新「Rakuten Link」の使い勝手を検証する AIアシスタントは便利だが、無料通話を実感しづらい理由(1/2 ページ)

» 2024年12月06日 10時00分 公開
[金子麟太郎ITmedia]

 楽天モバイルのコミュニケーションアプリといえば「Rakuten Link」だ。NTTドコモ、KDDI、ソフトバンクの「+メッセージ」と同じように、SMS/MMSの進化形といえるRCS(リッチコミュニケーションサービス)を用いたサービスで、国内通話がかけ放題となり、テキストメッセージ、画像、ファイル、動画、ボイスメッセージが何度でも無料で送受信できるのが大きな特徴だ。

【訂正:2024年12月6日13時50分 初出時、「Rakuten Linkユーザー同士なら、国内通話がかけ放題」としていましたが、Rakuten Linkユーザー以外でも国内通話は無料です。
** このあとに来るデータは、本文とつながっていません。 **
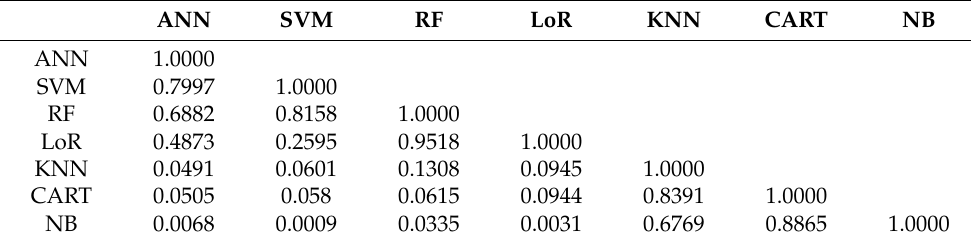
Table 3. Comparison of ROC values between different machine learning models for smoking cessation.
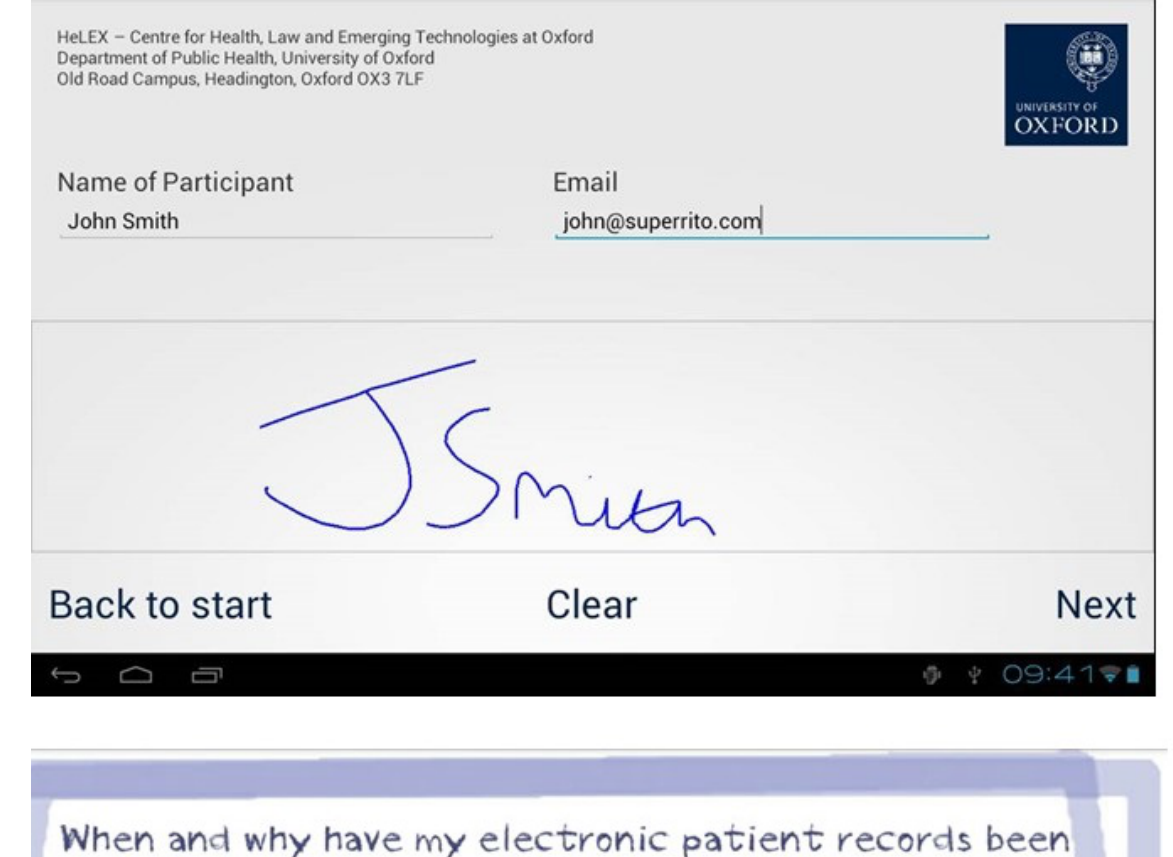
Figure 1. Dynamic consent interface. The origin of the image is from HW Communications and the University of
おわびして訂正いたします。】

RakutenLink RCS AI 「Rakuten Link」は楽天モバイルのコミュニケーションアプリ。RCS(リッチコミュニケーションサービス)を用いたサービスで、テキストだけでなく画像や動画を利用したメッセージの送受信などが可能だ

 そんなRakuten Linkの大きなアップデートとして、楽天モバイルが10月31日に発表したのが対話型AIアシスタント「Rakuten Link AI」の実装だ。これにより、Rakuten Linkユーザーはアプリで悩み相談をしたり、アイデアのサポートを受けたりできるようになった。
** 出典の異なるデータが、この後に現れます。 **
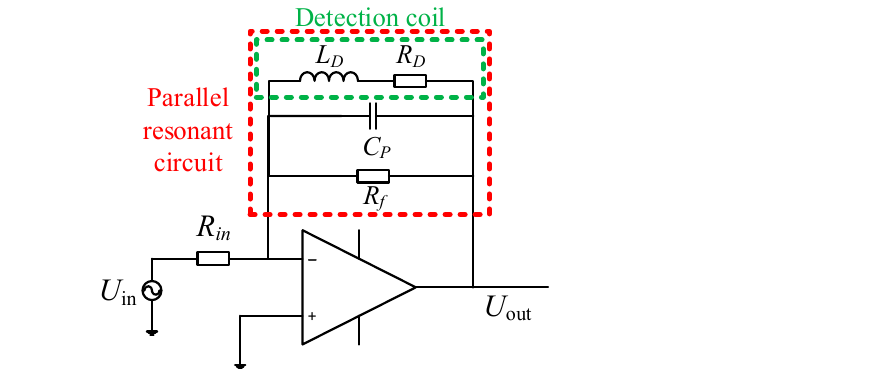
Figure 4. Impedance amplification detection circuit of detection coil based on parallel resonance. Due to the detection coil impedance variation affected by the foreign metal object’s existence, the parallel resonant topology will deviate from the resonance state. As a result, the whole impedance of parallel resonant topology and the amplification ratio of the output signal of the amplifier circuit will change accordingly. The amplitude change of U out can be directly utilized to judge whether foreign metal objects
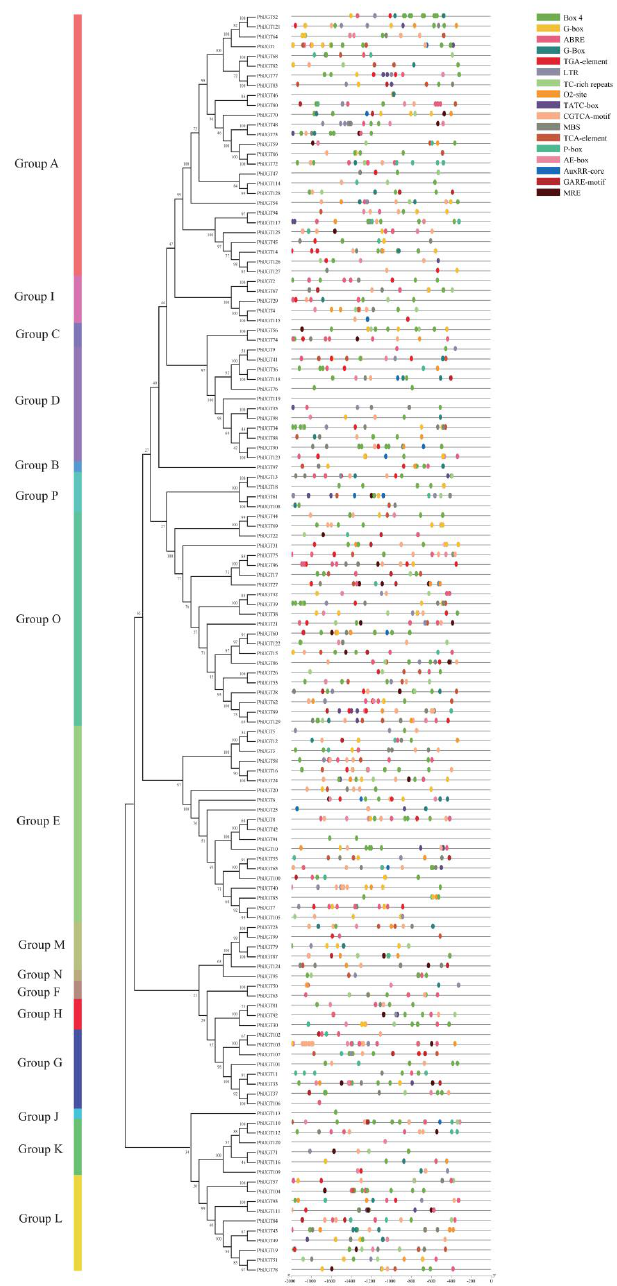
Figure 3. Predicted cis-acting elements in the promoter regions of PhUGT genes.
RakutenLink RCS AI Rakuten Linkの大型アップデートとして、対話型AIアシスタント「Rakuten Link AI」が実装された。画像はRakuten Link AIの初期画面。利用規約を開いて、できることや注意点を確認できる。下部のテキストボックスにメッセージを入力すれば、いきなりやりとりを始められる

 当初は電話、1対1のチャット、グループチャットを利用できるシンプルなツールだったRakuten Link。2020年6月にはAndroid向けアプリに「ニュース」と「ウォレット」機能が加わり、7月にはiOS向けアプリが登場し、Android向けアプリでビデオ通話が可能になった。2022年7月にはキャリアメールの「楽メール」が利用可能になった。

RakutenLink RCS AI 「ニュース」「ウォレット」は2020年6月に加わった機能。2024年12月現在、ニュースはホームタブから、楽天ポイントなどへアクセス可能なウォレットはウォレットタブから開ける

 その後もアップデートを重ねるごとにRakuten Linkで利用できる機能が充実していくかたわらで、提供開始当初よりも複雑化してきた印象を受けなくもない。この記事ではRakuten LinkのAndroid向けアプリの使い勝手を検証するとともに、Rakuten Link AIを利用した雑感をお伝えしたい。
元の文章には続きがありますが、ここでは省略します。